**Dataset section:**
[Start of Attachment]
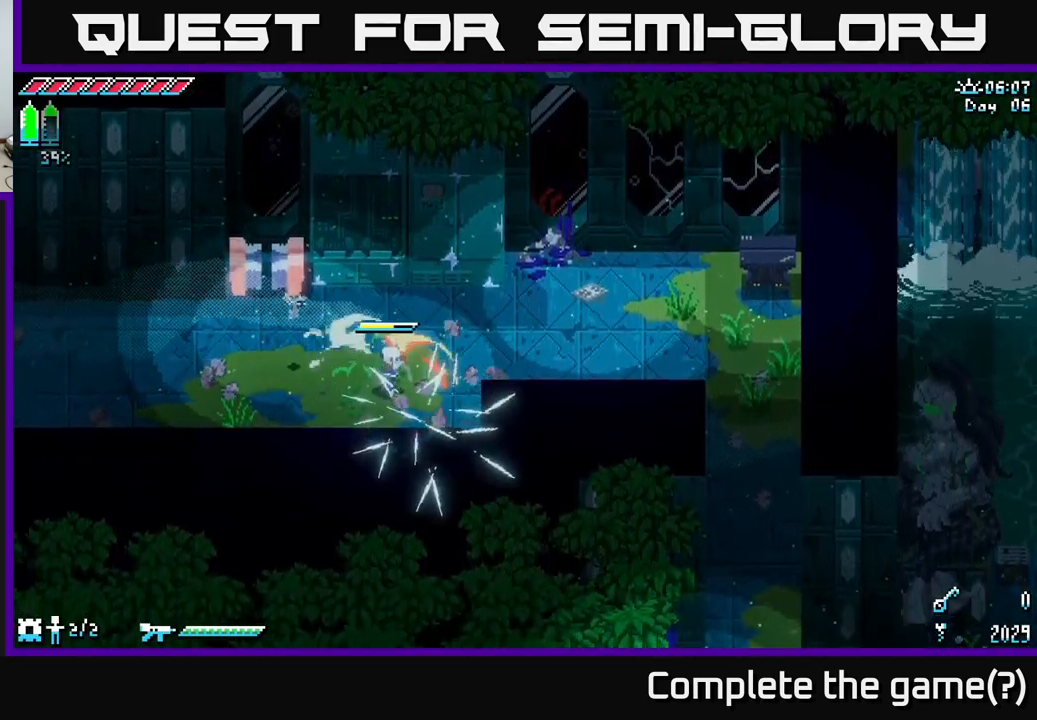
{"dt_ms": 500, "buttons": ["X"], "left_stick": "right", "right_stick": "center", "events": [[100, "left_stick", "right"], [217, "X", "down"]]}
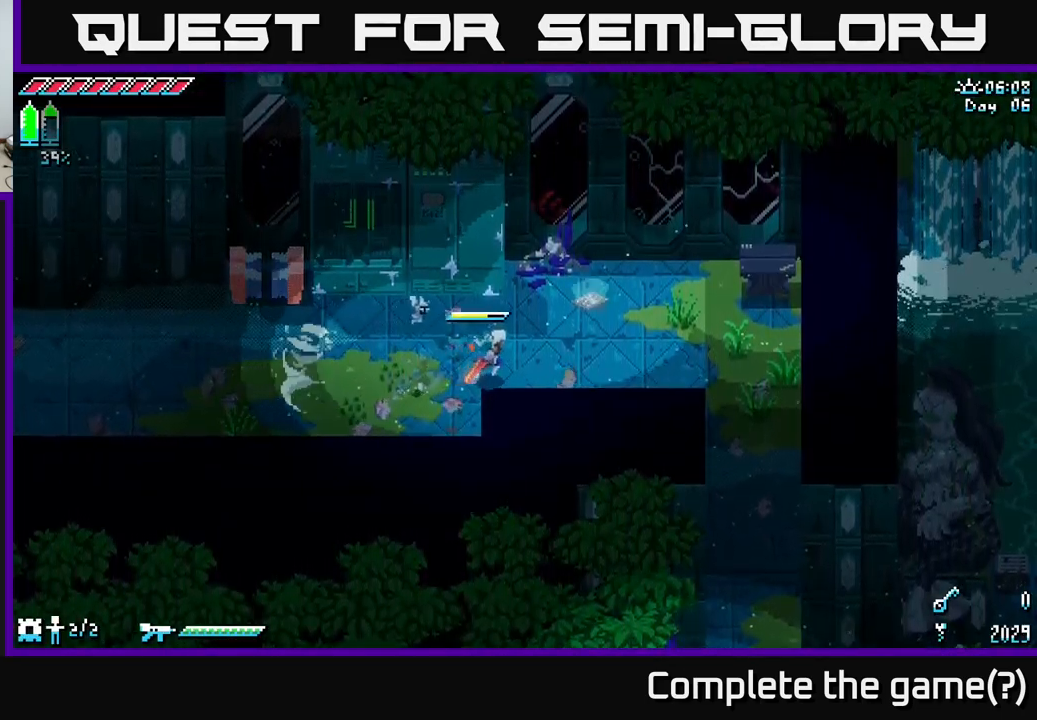
{"dt_ms": 500, "buttons": ["X"], "left_stick": "right", "right_stick": "center", "events": []}
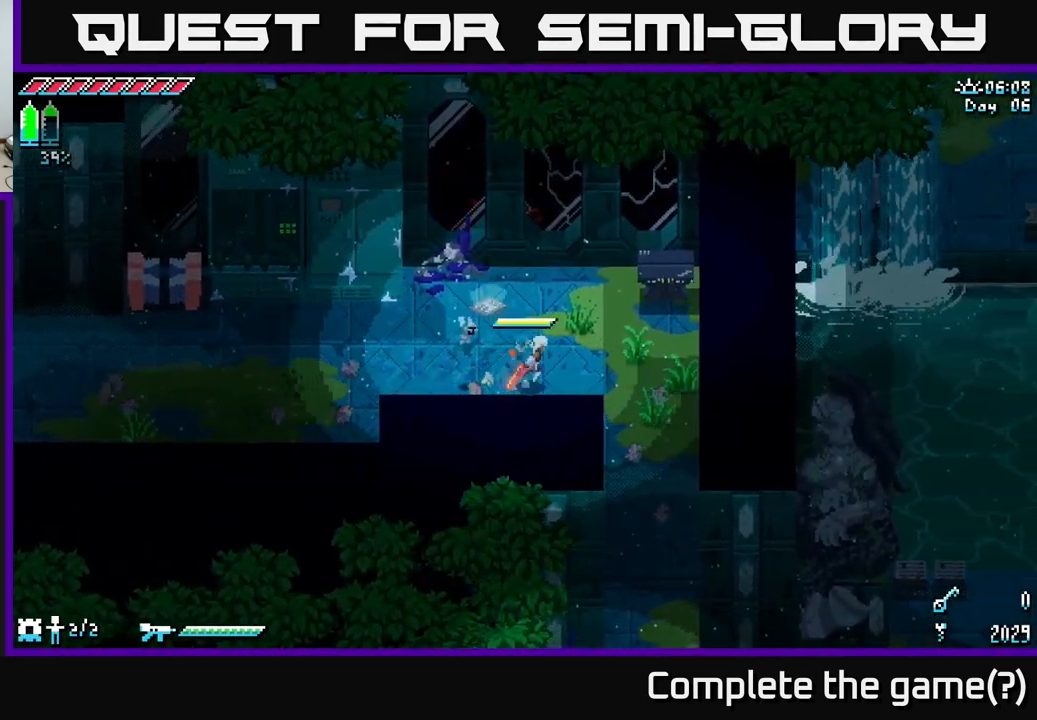
{"dt_ms": 500, "buttons": ["X"], "left_stick": "down", "right_stick": "center", "events": [[250, "left_stick", "down-right"], [484, "left_stick", "down"]]}
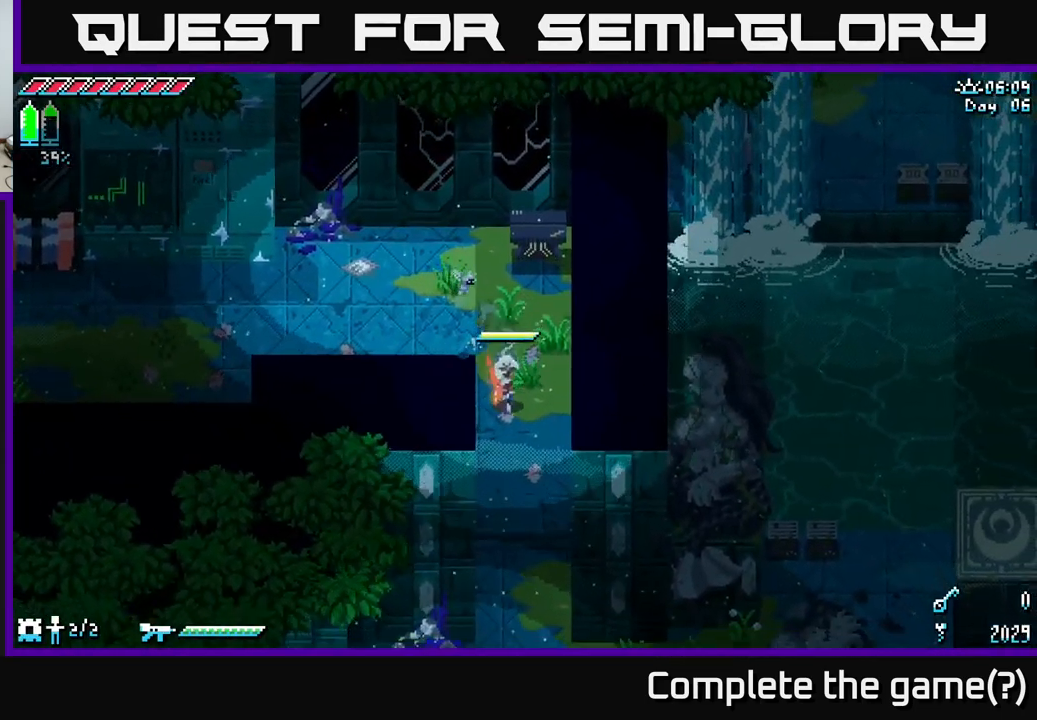
{"dt_ms": 500, "buttons": ["X"], "left_stick": "down", "right_stick": "center", "events": []}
[End of Attachment]
**Task:** Find the word "down" in the listing above, then copy each line where it turns up.

**Task solution:**
{"dt_ms": 500, "buttons": ["X"], "left_stick": "right", "right_stick": "center", "events": [[100, "left_stick", "right"], [217, "X", "down"]]}
{"dt_ms": 500, "buttons": ["X"], "left_stick": "down", "right_stick": "center", "events": [[250, "left_stick", "down-right"], [484, "left_stick", "down"]]}
{"dt_ms": 500, "buttons": ["X"], "left_stick": "down", "right_stick": "center", "events": []}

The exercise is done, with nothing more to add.